El comandante en jefe de los unos, el general Romotov, repasó su armamento:
-Las incontenibles oleadas de tanques rusos, situados en filas separadas cien metros cada una de la siguiente, pletóricos de obuses, ametralladoras y gasolina.
-Los blindados, que rellenarían los posibles huecos dejados entre los flancos al comenzar una maniobra envolvente prevista.
-Los helicópteros Tratakar, preparados para volar como un enjambre y sembrar de bombas incendiarias la artillería enemiga.
Enfrente, el jefe supremo de los otros, el general Percival Belford, hacía lo propio:
-Toneladas de morteros Lacked dispuestos para ser lanzados contra cualquier ataque de blindados.
-Miles de bazookas listos para hacer volar a los tanques.
-Carros orugas antiaéreos con capacidad para derribar cualquier pájaro de hierro que se acercara.
La batalla comenzaría a las diez de la mañana, la hora prevista para que la niebla se levantara.

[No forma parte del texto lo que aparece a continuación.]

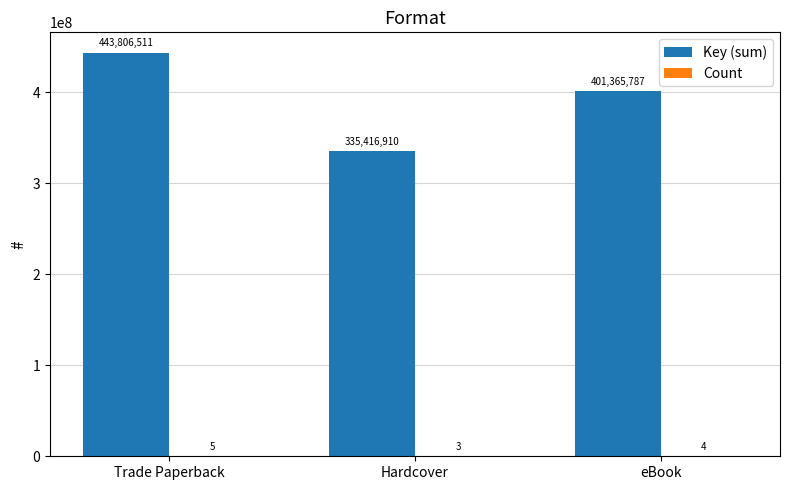

What is the total value across all series at Hardcover?

335416913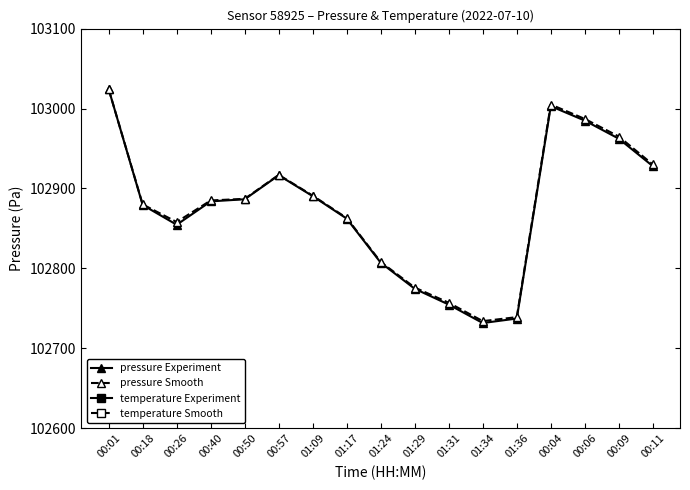

In temperature Experiment, how many points are lower than both neighbors (excluding endpoints)?

2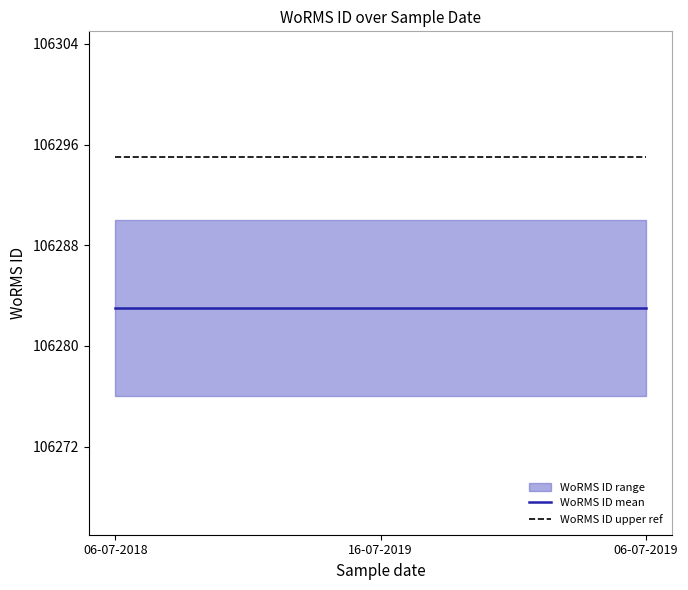

What is the maximum value for WoRMS ID upper ref?

106295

Los dos generales, a las diez y media, se sincronizaron: Cada uno veía la imagen del otro mirándole con unos prismáticos de gran alcance. Sin apartarse un milímetro, se insultaron, reconocieron las palabras y se mandaron al diablo.
A las cuatro de la tarde, seguían estando solos en el campo de batalla. Ni un solo soldado acudió a manejar las armas.
Hartos de esperar, dejaron los arsenales abandonados en la explanada. De eso hace quince, tal vez veinte años y allí siguen, hechos un montón de chatarra. Más de una vez hemos tenido que andar con ojo, no sea que los chiquillos se acerquen a alguna de las bombas.